Aristan: Palu Baru Harus Jadi Kota Tangguh Bencana
Bakal Calon Wali Kota Palu 2020-2024, Aristan, bersama anak-anak pengungsi korban bencana alam gempa bumi, tsunami, dan likuefaksi di Kelurahan Balaroa, Kota Palu, Sulawesi Tengah, Jumat, 25 Juli 2019. ( Foto: Istimewa )
Jeis Montesori / JEM Minggu, 28 Juli 2019 | 09:15 WIB

Palu, Beritasatu.com - Bakal Calon Wali Kota Palu 2020-2024, Aristan menyatakan pembangunan Kota Palu pascaencana 28 September 2018 harus berorientasi pada kota tangguh bencana.

Hal tersebut diungkapkan oleh Aristan dalam diskusi publik tentang visi dan misi bakal calon wali kota Palu yang diselenggarakan oleh Koalisi Palu Milineal pada Sabtu (27/7/2019) di Kota Palu.

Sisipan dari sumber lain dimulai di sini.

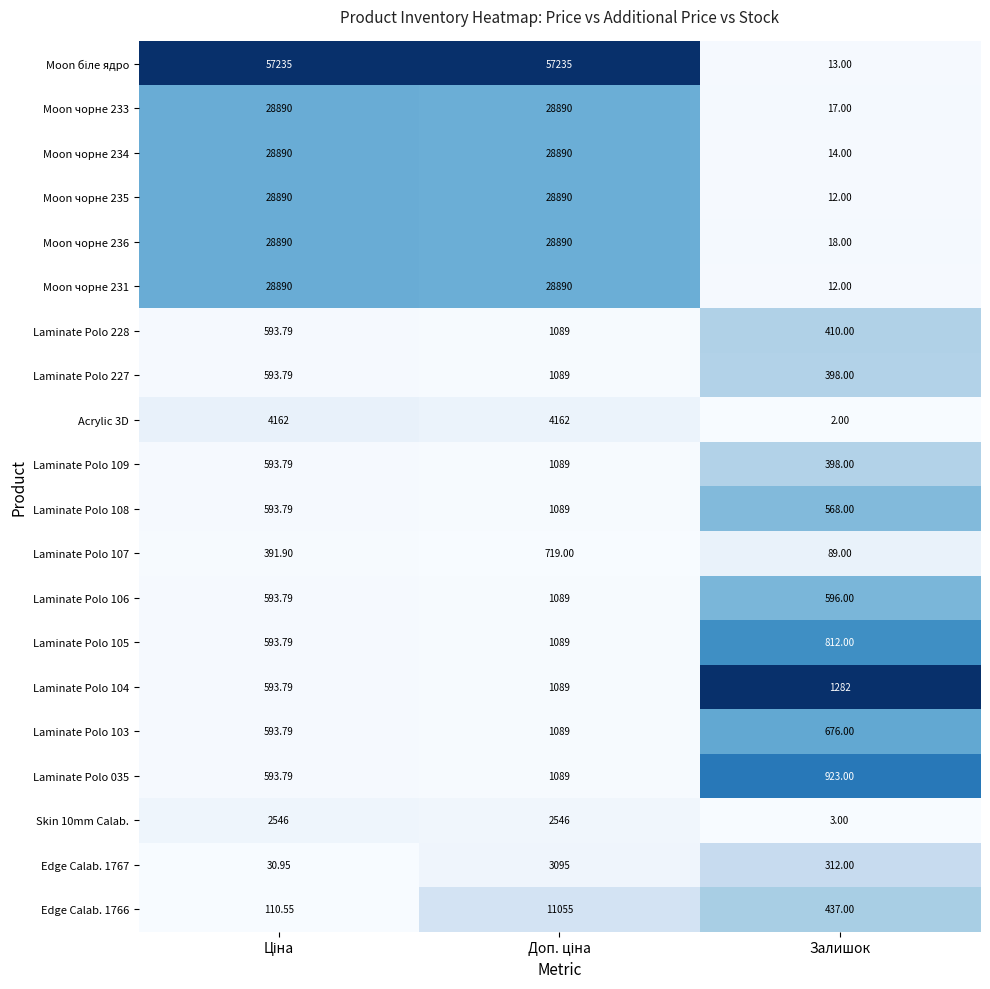

Which category has the lowest value across all series?

Залишок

Menurut Aristan, bencana alam berupa gempa bumi disertai tsunai dan lukuefaksi yang menelan lebih dari 6.000 korban jiwa pada 28 September 2018, menunjukkan bahwa sebelumnya kota tersebut sama sekali tidak dibangun berdasarkan pertimbangan-pertimbangan geologi.

“Sejak lama sudah terekam dalam kajian-kajian geologi bahwa patahan Palu-Koro melintas di tengah-tengah kota Palu. Sayangnya semua perencanaan pembangunan tidak menghitung resiko kebencanaan di kota ini,” tegas Aristan.

Aristan menerangkan bahwa Rencana Tata Ruang Wilayah (RTRW) Kota Palu sama sekali mengabaikan ancaman-ancaman gempa, likuefaksi, dan tsunami di kota dengan penduduk hampir 400 ribu jiwa tersebut. Akibatnya, pengembangan kota menjadi sangat rentan terhadap bencana.

“Jatuhnya korban jiwa yang begitu banyak dalam bencana 28 September membuktikan bahwa pemerintah abai terhadap keselamatan jiwa warga,” ungkap Aristan.

Bekas anggota Dewan Nasional Walhi ini juga menyatakan bahwa pembangunan bangunan di kota tersebut sama sekali tidak merujuk kepada kode bangunan (building code) yang telah diatur dalam regulasi nasional. Akibatnya, terjadi kerusakan dan keruntuhan rumah, gedung perkantoran, dan gedung komersial yang mematikan warga.

Dengan kenyataan tersebut, Aristan menyatakan bahwa jika kelak terpilih menjadi Walikota Palu dia akan merevisi total rencana tata ruang kota. “Penataan ruang baru yang menimbang kondisi ketidak-stabilan lahan akan menjadi pertimbangan mutlak,” tegas wakil ketua DPD Nasdem Sulawesi Tengah ini dihadapan puluhan peserta.

Diskusi juga menghadirkan bakal calon Iskandar Nungtji. Selain menyetujui pernyataan-pernyataan Aristan, Iskandar menyatakan bahwa Kota Palu harus ditata kembali untuk mencegah jatuh korban jika siklus gempa berulang.

“Pembangunan infrastruktur yang tangguh menjadi syarat utama agar mencegah jatuh korban jika gempa besar kembali terjadi,” Ungkap Iskandar.